We ran across this article from the August 1952 issue of Reader’s Digest. It answered some of the biggest “burning” questions about keeping cool.

• Should you eat lightly? Studies show that many people feel sluggish in the summer because they eat too little. Doctors and dietitians agree that your need for nourishment is not determined by weather, but by the amount of energy you require. If your work and activities are pretty much the same summer and winter, your food requirements are similar too.

• Should you eat cool foods? The amount of heat released by any food depends less on temperature than on the calories it contains. Since you absorb only a small amount of the heat from hot food while you’re eating it, a platter of cold chicken will warm you more than a steaming cup of chicken soup. Why? Because it has more calories.

• Do iced drinks make you cool? A researcher from the University of Rochester has found that ice water isn’t an effective cooler because it interferes with the body’s normal temperature-regulating mechanism.

• Do you need a lot of salt? Many people think it’s urgent to pour extra salt on food or swallow salt pills to make up for salt lost in perspiration. But the average adult ordinarily consumes 10 to 15 grams of salt a day—more than enough to compensate for perspiration loss.

• Can men take hot weather better than women? Though it may chagrin male readers, a professor from Cornell has shown that women have a six-degree comfort range, whereas men only have a two-degree range. Physiologists point out that ill, fatigued people take heat harder than healthier ones, fat people are more susceptible than thin. Elderly people and children under eight can’t take too much heat.

• Will you keep cooler if you stay quiet and avoid exercise? Research from the Army finds that if you’re a normally healthy person, the more inactive you are, the more you may be affected by the heat.

• May you let an electric fan blow directly on you? There is conclusive evidence that this is perfectly healthful. A fan helps speed the evaporation of perspiration and lifts the layer of warm, still air that blankets your body. For best results, keep the fan close to the floor.

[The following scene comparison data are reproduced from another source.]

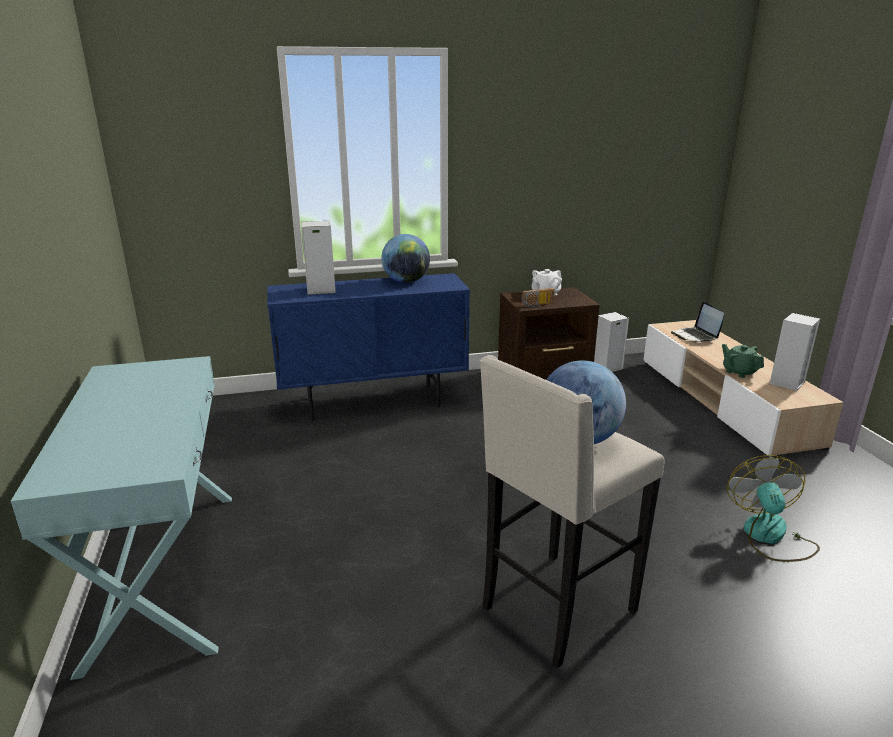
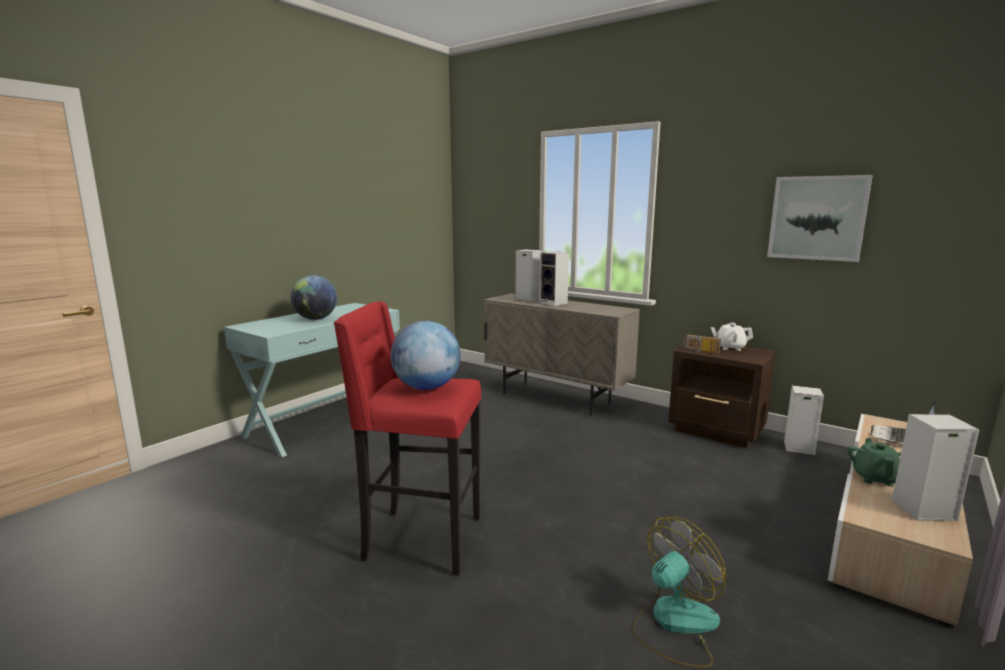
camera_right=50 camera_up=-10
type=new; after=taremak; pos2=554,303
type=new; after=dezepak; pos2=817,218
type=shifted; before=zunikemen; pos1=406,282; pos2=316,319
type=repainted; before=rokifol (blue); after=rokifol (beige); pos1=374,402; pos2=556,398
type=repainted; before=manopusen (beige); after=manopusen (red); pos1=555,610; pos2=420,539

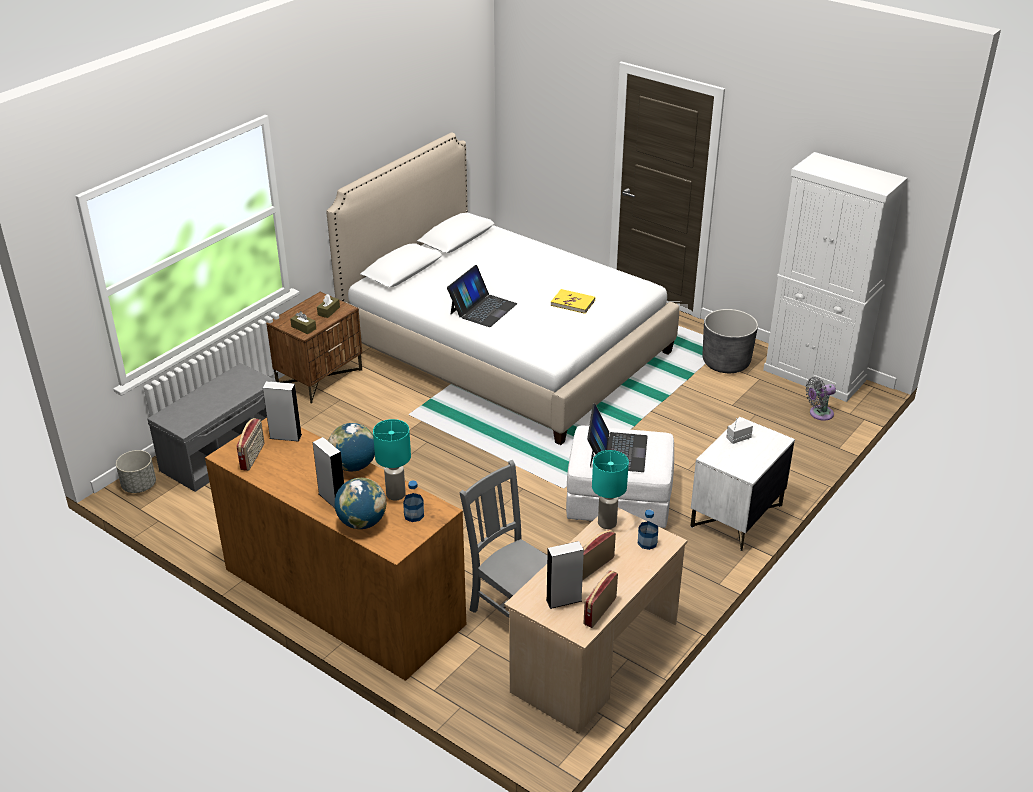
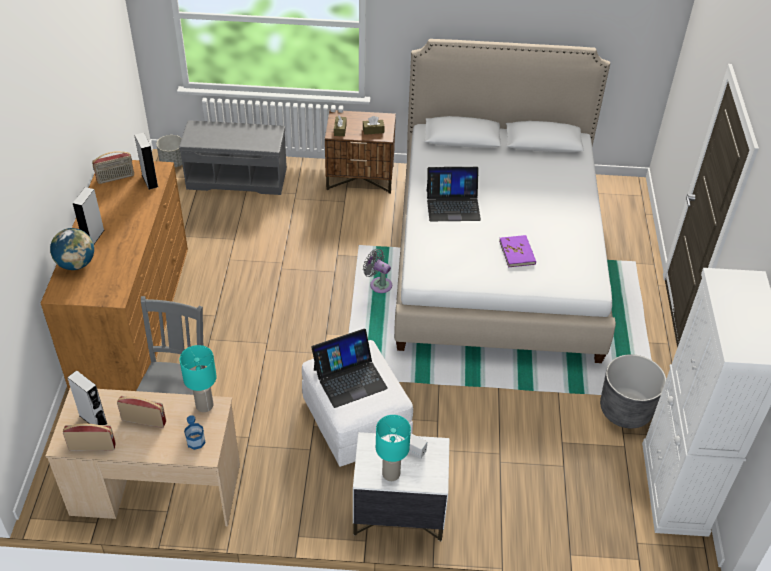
camera_right=55 camera_up=10
type=gone; before=zunikemen; pos1=353,466
type=gone; before=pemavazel; pos1=414,515
type=shifted; before=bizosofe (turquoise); pos1=395,495; pos2=390,474
type=shifted; before=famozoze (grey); pos1=819,414; pos2=379,284
type=repainted; before=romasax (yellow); after=romasax (purple); pos1=573,303; pos2=517,252

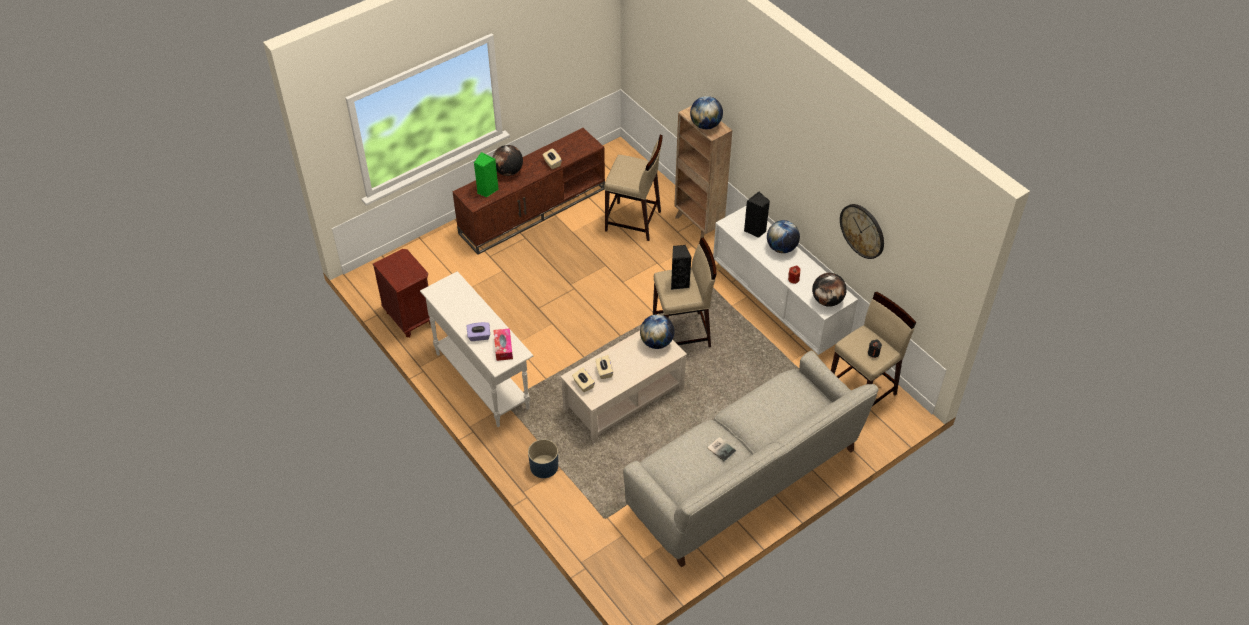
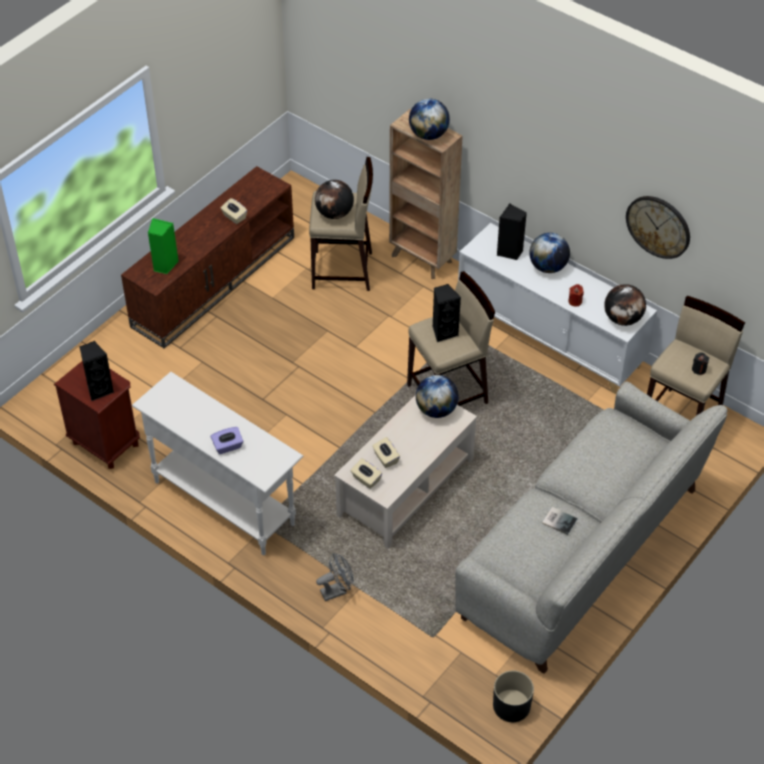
camera_right=-15 camera_up=0
type=gone; before=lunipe; pos1=503,347
type=new; after=taremak (black); pos2=99,389
type=new; after=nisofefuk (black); pos2=511,706
type=shifted; before=zunikemen; pos1=508,172; pos2=334,214
type=swapped; before=nisofefuk (blue); after=famozoze (grey); pos1=544,466; pos2=337,590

• Is air conditioning dangerous? Scientists have put to rest the notion that moving from a cool room to a hot one and back again is harmful. Even victims of heart or circulatory ailments were tested and they too made safe and easy adjustments. In fact, doctors have determined that during an oppressive heat spell, it may be wise to park yourself in an air-conditioned building.

• Will cold showers keep you cool? Experts say that a lukewarm shower will leave you feeling much cooler. But they also recommend something much simpler for relief: Soak your hand and forearm in cool—not cold—water.